Tangential (but topical in that "The threat is comfortable drift toward not understanding what you're doing" is also on the front page):
Is the generated python code in the example wrong?
The prompt
> Develop a Python function that removes any falsey values from a list. Return the modified list without creating a new one.
Is answered with list comprehension, which makes a new list and leaves the original unmodified (never mind that the *args input necessarily can't be a modifiable list?)
def remove_falsey_values(*args): return [val for val in args if val]
Whereas I'd expect something like
def remove_falsey_values(l):
for i in reversed(range(len(l))):
if not l[i]: l.pop(i)
# returned list is linked to input l
return l
a = [1, 0, False, 'foo']
x = remove_falsey_values(a)
x[0] = 2
print(a) # [2,'foo']
desideratum
today at 8:17 PM
Oh I wouldn't be surprised. This is a sample from one of the OSS code datasets I'd used, which are all generated synthetically using LLMs.

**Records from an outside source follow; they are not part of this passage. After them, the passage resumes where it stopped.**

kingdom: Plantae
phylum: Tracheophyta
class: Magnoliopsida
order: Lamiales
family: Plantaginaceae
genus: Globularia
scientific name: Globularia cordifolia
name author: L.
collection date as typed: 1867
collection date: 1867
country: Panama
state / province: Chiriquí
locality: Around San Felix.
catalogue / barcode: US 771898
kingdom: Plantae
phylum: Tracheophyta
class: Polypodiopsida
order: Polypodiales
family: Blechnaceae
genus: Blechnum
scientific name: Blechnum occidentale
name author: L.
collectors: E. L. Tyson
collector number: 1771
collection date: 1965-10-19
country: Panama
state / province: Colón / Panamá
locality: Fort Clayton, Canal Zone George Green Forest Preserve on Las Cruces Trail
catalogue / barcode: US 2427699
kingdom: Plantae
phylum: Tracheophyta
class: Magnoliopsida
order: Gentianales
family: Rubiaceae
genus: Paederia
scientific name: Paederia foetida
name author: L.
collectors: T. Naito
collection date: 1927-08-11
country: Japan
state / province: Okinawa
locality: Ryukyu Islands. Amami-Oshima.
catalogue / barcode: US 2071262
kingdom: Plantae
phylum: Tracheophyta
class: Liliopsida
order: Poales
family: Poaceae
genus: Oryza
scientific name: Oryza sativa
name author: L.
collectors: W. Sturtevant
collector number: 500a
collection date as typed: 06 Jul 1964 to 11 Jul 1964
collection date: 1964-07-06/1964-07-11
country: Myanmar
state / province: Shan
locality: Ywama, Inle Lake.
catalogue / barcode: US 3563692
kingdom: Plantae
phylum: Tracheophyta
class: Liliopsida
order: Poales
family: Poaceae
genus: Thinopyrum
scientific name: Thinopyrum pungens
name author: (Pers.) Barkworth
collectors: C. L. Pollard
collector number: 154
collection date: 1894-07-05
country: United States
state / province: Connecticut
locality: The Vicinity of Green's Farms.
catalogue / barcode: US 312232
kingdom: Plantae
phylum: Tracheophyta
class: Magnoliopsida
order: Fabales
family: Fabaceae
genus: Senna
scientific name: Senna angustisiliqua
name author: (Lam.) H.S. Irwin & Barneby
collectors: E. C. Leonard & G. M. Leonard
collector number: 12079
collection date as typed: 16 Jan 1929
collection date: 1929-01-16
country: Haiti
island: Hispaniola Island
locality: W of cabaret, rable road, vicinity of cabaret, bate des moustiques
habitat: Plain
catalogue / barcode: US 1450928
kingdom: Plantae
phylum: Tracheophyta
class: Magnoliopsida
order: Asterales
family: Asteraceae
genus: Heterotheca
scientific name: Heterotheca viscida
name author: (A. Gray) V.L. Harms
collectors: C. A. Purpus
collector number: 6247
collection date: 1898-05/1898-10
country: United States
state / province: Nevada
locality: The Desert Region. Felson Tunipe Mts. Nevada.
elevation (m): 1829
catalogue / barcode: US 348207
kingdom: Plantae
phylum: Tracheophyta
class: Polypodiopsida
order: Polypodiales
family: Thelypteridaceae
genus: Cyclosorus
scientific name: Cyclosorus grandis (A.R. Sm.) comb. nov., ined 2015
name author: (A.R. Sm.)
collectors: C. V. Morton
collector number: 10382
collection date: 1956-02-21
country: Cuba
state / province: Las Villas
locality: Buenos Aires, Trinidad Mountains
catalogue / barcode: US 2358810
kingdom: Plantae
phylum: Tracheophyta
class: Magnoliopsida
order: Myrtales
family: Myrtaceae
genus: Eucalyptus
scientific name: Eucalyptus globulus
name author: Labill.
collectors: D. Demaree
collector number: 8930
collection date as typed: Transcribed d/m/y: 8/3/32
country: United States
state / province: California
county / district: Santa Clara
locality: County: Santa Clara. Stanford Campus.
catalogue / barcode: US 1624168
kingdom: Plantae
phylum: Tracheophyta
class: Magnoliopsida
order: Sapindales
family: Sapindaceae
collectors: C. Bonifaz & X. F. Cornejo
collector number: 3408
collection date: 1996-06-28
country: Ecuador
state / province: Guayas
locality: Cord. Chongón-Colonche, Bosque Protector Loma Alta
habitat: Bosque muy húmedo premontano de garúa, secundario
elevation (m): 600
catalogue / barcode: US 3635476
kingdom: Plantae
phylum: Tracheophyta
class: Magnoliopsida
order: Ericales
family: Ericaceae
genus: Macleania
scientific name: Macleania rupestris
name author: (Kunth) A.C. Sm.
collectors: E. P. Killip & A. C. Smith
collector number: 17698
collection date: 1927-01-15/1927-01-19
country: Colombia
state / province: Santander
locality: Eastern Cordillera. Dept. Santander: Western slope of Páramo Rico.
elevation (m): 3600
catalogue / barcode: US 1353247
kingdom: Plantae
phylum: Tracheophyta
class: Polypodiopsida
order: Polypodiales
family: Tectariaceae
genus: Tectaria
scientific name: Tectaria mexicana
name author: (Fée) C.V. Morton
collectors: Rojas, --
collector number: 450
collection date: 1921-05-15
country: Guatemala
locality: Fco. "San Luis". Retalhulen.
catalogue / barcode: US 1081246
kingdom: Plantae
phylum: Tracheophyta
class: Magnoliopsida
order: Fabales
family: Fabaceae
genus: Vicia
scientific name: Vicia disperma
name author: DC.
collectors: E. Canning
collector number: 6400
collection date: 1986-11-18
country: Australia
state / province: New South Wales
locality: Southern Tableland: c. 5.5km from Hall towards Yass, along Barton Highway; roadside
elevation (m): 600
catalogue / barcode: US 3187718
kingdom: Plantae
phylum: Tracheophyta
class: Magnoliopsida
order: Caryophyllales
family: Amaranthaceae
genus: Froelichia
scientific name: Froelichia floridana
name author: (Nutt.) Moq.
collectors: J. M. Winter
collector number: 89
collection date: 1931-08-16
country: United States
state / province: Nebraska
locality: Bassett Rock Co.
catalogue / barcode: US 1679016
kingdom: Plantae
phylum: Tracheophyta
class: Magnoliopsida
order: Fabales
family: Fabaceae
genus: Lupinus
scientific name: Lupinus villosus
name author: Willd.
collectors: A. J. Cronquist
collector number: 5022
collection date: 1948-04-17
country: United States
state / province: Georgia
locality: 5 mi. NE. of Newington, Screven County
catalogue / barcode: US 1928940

It doesn't fit the requirement to modify the list in place, but the prompt itself contradicts the requirements by asking explicitly for the implementation to use *args and a list comprehension.
Ahh I didn't see the full original prompt -- it's overflowing into a horz scroll for me. I thought it was the "critique loop" that injected the *args requirement. I guess garbage in, garbage out. Still unfortunate example to use.